EXERCISE DIRECTIONS — Begin with the line holding "kusursuz bir seçenek" and end with the last line of the records below. Set down exactly those lines and leave out every picture.

Collected data

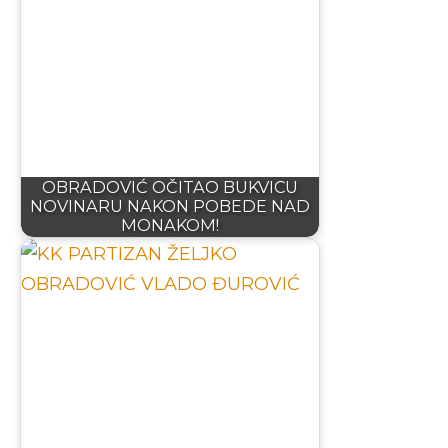
OBRADOVIĆ OČITAO BUKVICU
NOVINARU NAKON POBEDE NAD
MONAKOM!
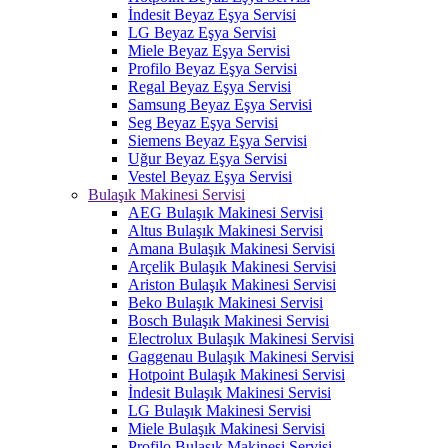
İndesit Beyaz Eşya Servisi
LG Beyaz Eşya Servisi
Miele Beyaz Eşya Servisi
Profilo Beyaz Eşya Servisi
Regal Beyaz Eşya Servisi
Samsung Beyaz Eşya Servisi
Seg Beyaz Eşya Servisi
Siemens Beyaz Eşya Servisi
Uğur Beyaz Eşya Servisi
Vestel Beyaz Eşya Servisi
Bulaşık Makinesi Servisi
AEG Bulaşık Makinesi Servisi
Altus Bulaşık Makinesi Servisi
Amana Bulaşık Makinesi Servisi
Arçelik Bulaşık Makinesi Servisi
Ariston Bulaşık Makinesi Servisi
Beko Bulaşık Makinesi Servisi
Bosch Bulaşık Makinesi Servisi
Electrolux Bulaşık Makinesi Servisi
Gaggenau Bulaşık Makinesi Servisi
Hotpoint Bulaşık Makinesi Servisi
İndesit Bulaşık Makinesi Servisi
LG Bulaşık Makinesi Servisi
Miele Bulaşık Makinesi Servisi
Profilo Bulaşık Makinesi Servisi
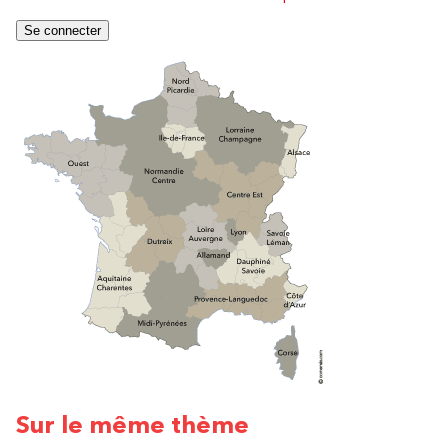
Sur le même thème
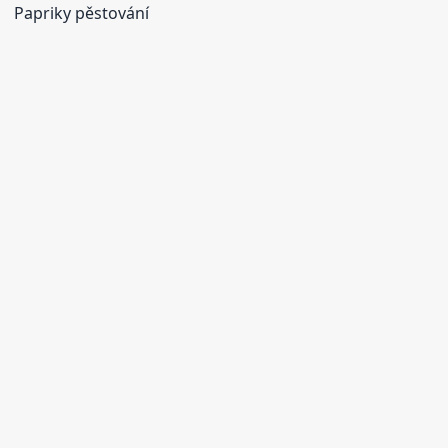
Papriky pěstování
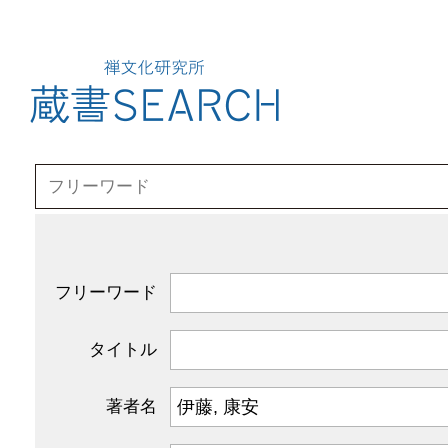
フリーワード
タイトル
著者名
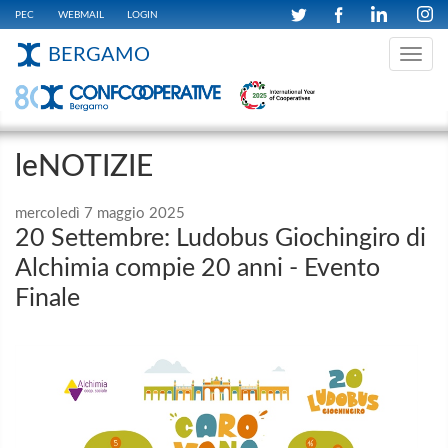
PEC
WEBMAIL
LOGIN
BERGAMO
Toggle
navig
leNOTIZIE
mercoledì 7 maggio 2025
20 Settembre: Ludobus Giochingiro di
Alchimia compie 20 anni - Evento
Finale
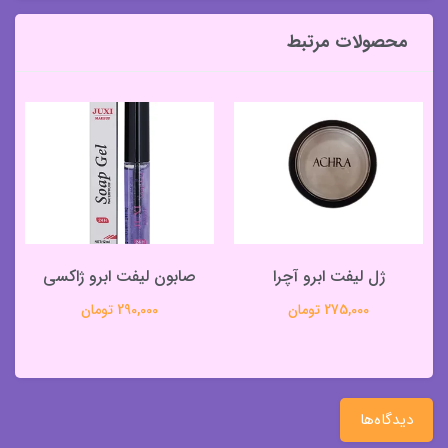
محصولات مرتبط
ژل لیفت ابرو آچرا
صابون لیفت ابرو ژاکسی
275,000 تومان
290,000 تومان
دیدگاه‌ها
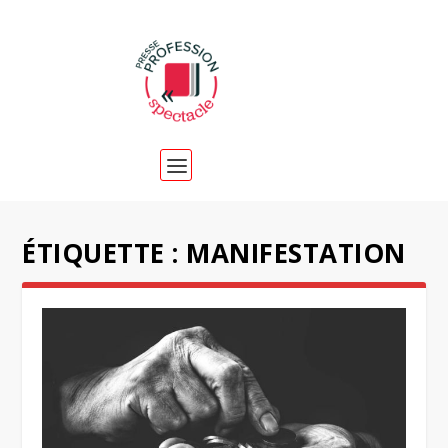
ÉTIQUETTE :
MANIFESTATION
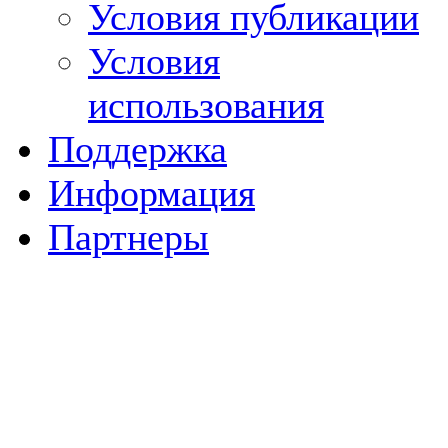
Условия публикации
Условия
использования
Поддержка
Информация
Партнеры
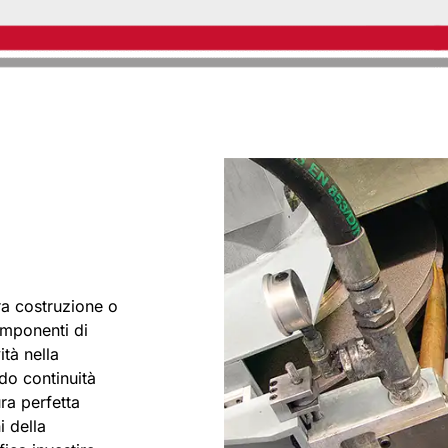
tra costruzione o
omponenti di
ità nella
do continuità
ura perfetta
i della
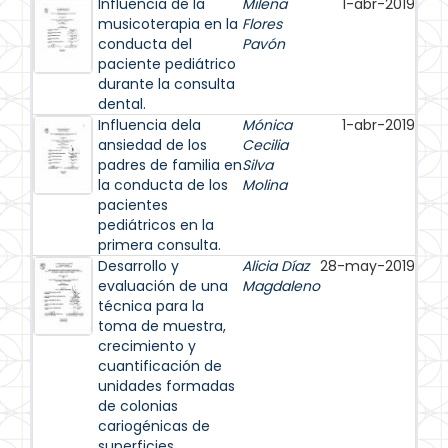
Influencia de la
Milena
1-abr-2019
musicoterapia en la
Flores
conducta del
Pavón
paciente pediátrico
durante la consulta
dental.
Influencia dela
Mónica
1-abr-2019
ansiedad de los
Cecilia
padres de familia en
Silva
la conducta de los
Molina
pacientes
pediátricos en la
primera consulta.
Desarrollo y
Alicia Díaz
28-may-2019
evaluación de una
Magdaleno
técnica para la
toma de muestra,
crecimiento y
cuantificación de
unidades formadas
de colonias
cariogénicas de
superficies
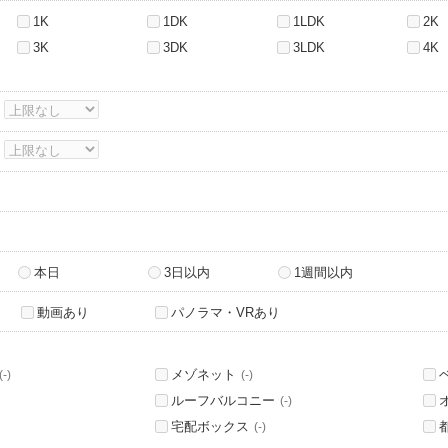
1K
1DK
1LDK
2K
3K
3DK
3LDK
4K
～
～
本日
3日以内
1週間以内
動画あり
パノラマ・VRあり
メゾネット
(-)
(-)
ルーフバルコニー
(-)
宅配ボックス
(-)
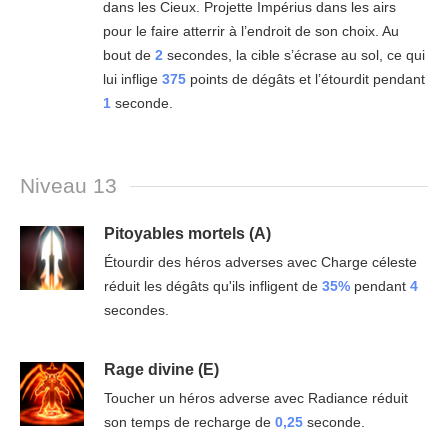
dans les Cieux. Projette Impérius dans les airs
pour le faire atterrir à l’endroit de son choix. Au
bout de
2
secondes, la cible s’écrase au sol, ce qui
lui inflige
375
points de dégâts et l’étourdit pendant
1
seconde.
Niveau 13
Pitoyables mortels (A)
Étourdir des héros adverses avec Charge céleste
réduit les dégâts qu'ils infligent de
35%
pendant
4
secondes.
Rage divine (E)
Toucher un héros adverse avec Radiance réduit
son temps de recharge de
0,25
seconde.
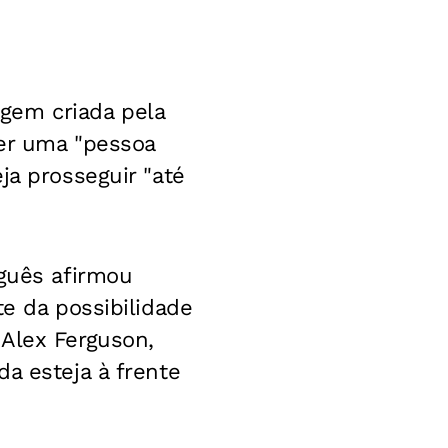
gem criada pela
ser uma "pessoa
ja prosseguir "até
uguês afirmou
te da possibilidade
 Alex Ferguson,
a esteja à frente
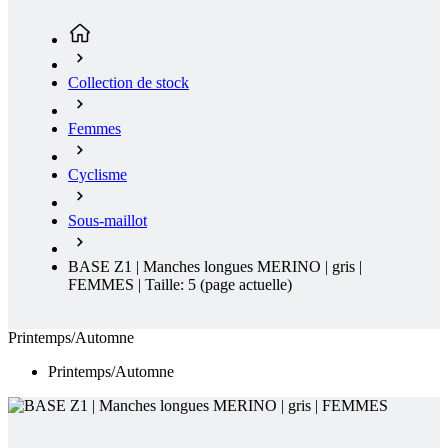
Femmes
Cyclisme
Sous-maillot
BASE Z1 | Manches longues MERINO | gris |
FEMMES | Taille: 5
(page actuelle)
Printemps/Automne
Printemps/Automne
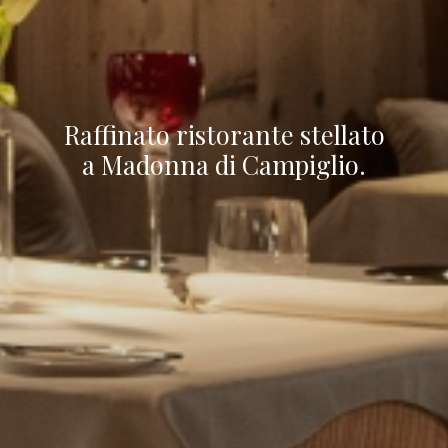
Raffinato ristorante stellato
a Madonna di Campiglio.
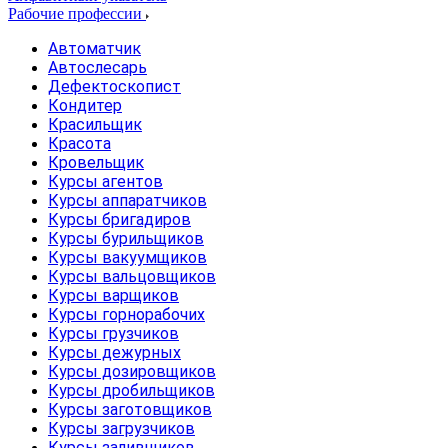
Рабочие профессии
Автоматчик
Автослесарь
Дефектоскопист
Кондитер
Красильщик
Красота
Кровельщик
Курсы агентов
Курсы аппаратчиков
Курсы бригадиров
Курсы бурильщиков
Курсы вакуумщиков
Курсы вальцовщиков
Курсы варщиков
Курсы горнорабочих
Курсы грузчиков
Курсы дежурных
Курсы дозировщиков
Курсы дробильщиков
Курсы заготовщиков
Курсы загрузчиков
Курсы заливщиков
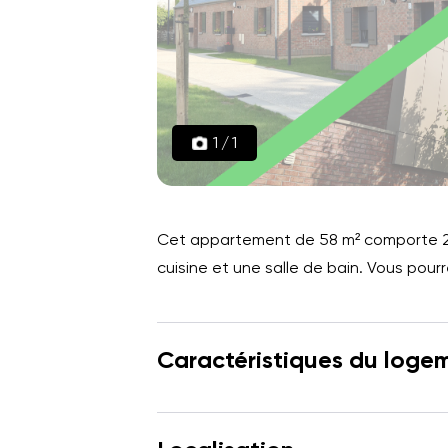
1
/
1
Cet appartement de 58 m² comporte 2 
cuisine et une salle de bain. Vous pour
Caractéristiques du loge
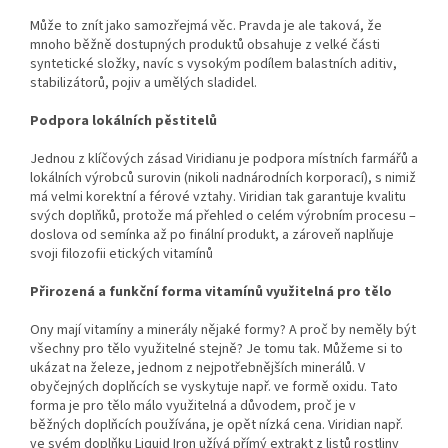
Může to znít jako samozřejmá věc. Pravda je ale taková, že
mnoho běžně dostupných produktů obsahuje z velké části
syntetické složky, navíc s vysokým podílem balastních aditiv,
stabilizátorů, pojiv a umělých sladidel.
Podpora lokálních pěstitelů
Jednou z klíčových zásad Viridianu je podpora místních farmářů a
lokálních výrobců surovin (nikoli nadnárodních korporací), s nimiž
má velmi korektní a férové vztahy. Viridian tak garantuje kvalitu
svých doplňků, protože má přehled o celém výrobním procesu –
doslova od semínka až po finální produkt, a zároveň naplňuje
svoji filozofii etických vitamínů
Přirozená a funkční forma vitamínů využitelná pro tělo
Ony mají vitamíny a minerály nějaké formy? A proč by neměly být
všechny pro tělo využitelné stejně? Je tomu tak. Můžeme si to
ukázat na železe, jednom z nejpotřebnějších minerálů. V
obyčejných doplňcích se vyskytuje např. ve formě oxidu. Tato
forma je pro tělo málo využitelná a důvodem, proč je v
běžných doplňcích používána, je opět nízká cena. Viridian např.
ve svém doplňku Liquid Iron užívá přímý extrakt z listů rostliny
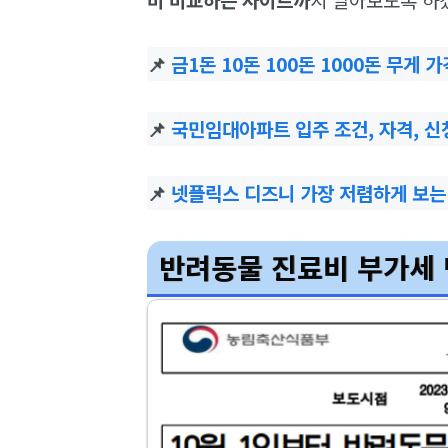
📌
금1돈 10돈 100돈 1000돈 무게 
📌
국민임대아파트 입주 조건, 자격, 신
📌
넷플릭스 디즈니 가장 저렴하게 보는
반려동물 진료비 부가세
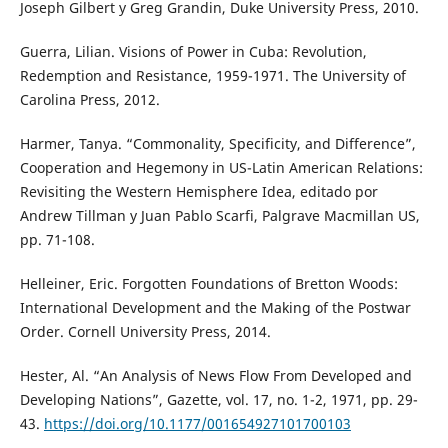
Joseph Gilbert y Greg Grandin, Duke University Press, 2010.
Guerra, Lilian. Visions of Power in Cuba: Revolution,
Redemption and Resistance, 1959-1971. The University of
Carolina Press, 2012.
Harmer, Tanya. “Commonality, Specificity, and Difference”,
Cooperation and Hegemony in US-Latin American Relations:
Revisiting the Western Hemisphere Idea, editado por
Andrew Tillman y Juan Pablo Scarfi, Palgrave Macmillan US,
pp. 71-108.
Helleiner, Eric. Forgotten Foundations of Bretton Woods:
International Development and the Making of the Postwar
Order. Cornell University Press, 2014.
Hester, Al. “An Analysis of News Flow From Developed and
Developing Nations”, Gazette, vol. 17, no. 1-2, 1971, pp. 29-
43.
https://doi.org/10.1177/001654927101700103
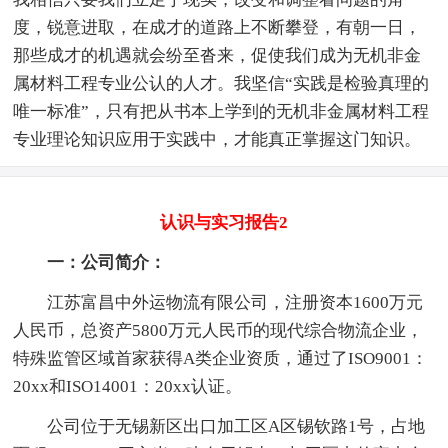
度，锐意进取，在成才的道路上不断攀登，有朝一日，
那些成才的机遇就会纷至沓来，促使我们成为无机非金
属材料工程专业公认的人才。我坚信“实践是检验真理的
唯一标准”，只有把从书本上学到的无机非金属材料工程
专业理论知识应用于实践中，才能真正掌握这门知识。
认识与实习报告2
一：公司简介：
江苏富昌中外运物流有限公司，注册资本1600万元
人民币，总资产5800万元人民币的现代综合物流企业，
特殊监管区域首家获得A类企业资质，通过了ISO9001：
20xx和ISO14001：20xx认证。
公司位于无锡新区出口加工区A区锡钦路1号，占地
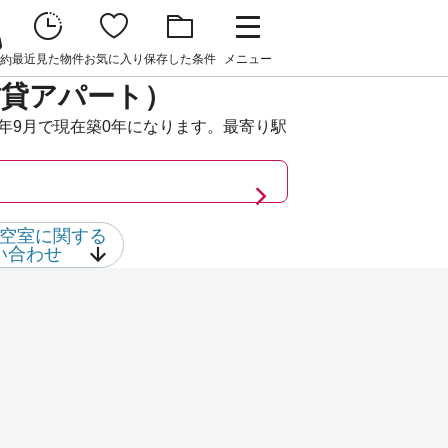
最近見た物件
お気に入り
保存した条件
メニュー
約
賃貸アパート）
年9月で現在築0年になります。最寄り駅
空室に関する
い合わせ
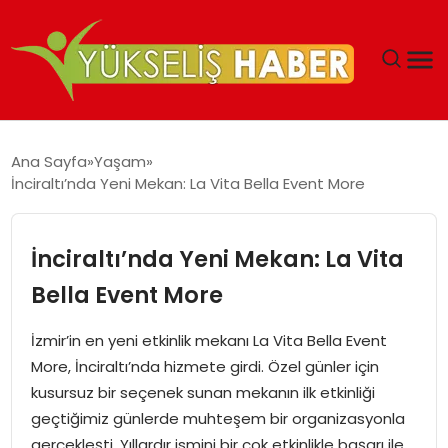
‘DUBAI’NIN SERBEST BÖLGELERI YATIRIMCILARIN
Ana Sayfa
Yaşam
MALIYETLERINI AZALTIYOR’
İnciraltı’nda Yeni Mekan: La Vita Bella Event More
İnciraltı’nda Yeni Mekan: La Vita
Bella Event More
İzmir’in en yeni etkinlik mekanı La Vita Bella Event
More, İnciraltı’nda hizmete girdi. Özel günler için
kusursuz bir seçenek sunan mekanın ilk etkinliği
geçtiğimiz günlerde muhteşem bir organizasyonla
gerçekleşti. Yıllardır ismini bir çok etkinlikle başarı ile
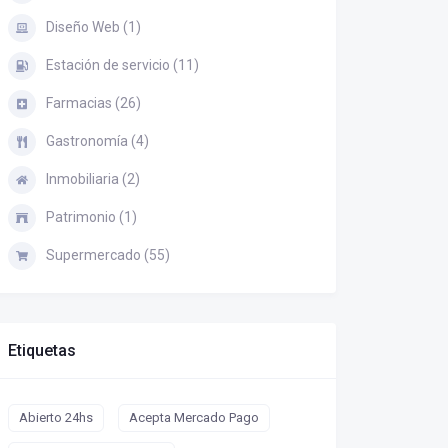
Diseño Web (1)
Estación de servicio (11)
Farmacias (26)
Gastronomía (4)
Inmobiliaria (2)
Patrimonio (1)
Supermercado (55)
Etiquetas
Abierto 24hs
Acepta Mercado Pago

WRITTEN ANSWER —
kusursuz bir seçenek sunan mekanın ilk etkinliği
geçtiğimiz günlerde muhteşem bir organizasyonla
gerçekleşti. Yıllardır ismini bir çok etkinlikle başarı ile
Diseño Web (1)
Estación de servicio (11)
Farmacias (26)
Gastronomía (4)
Inmobiliaria (2)
Patrimonio (1)
Supermercado (55)
Etiquetas
Abierto 24hs
Acepta Mercado Pago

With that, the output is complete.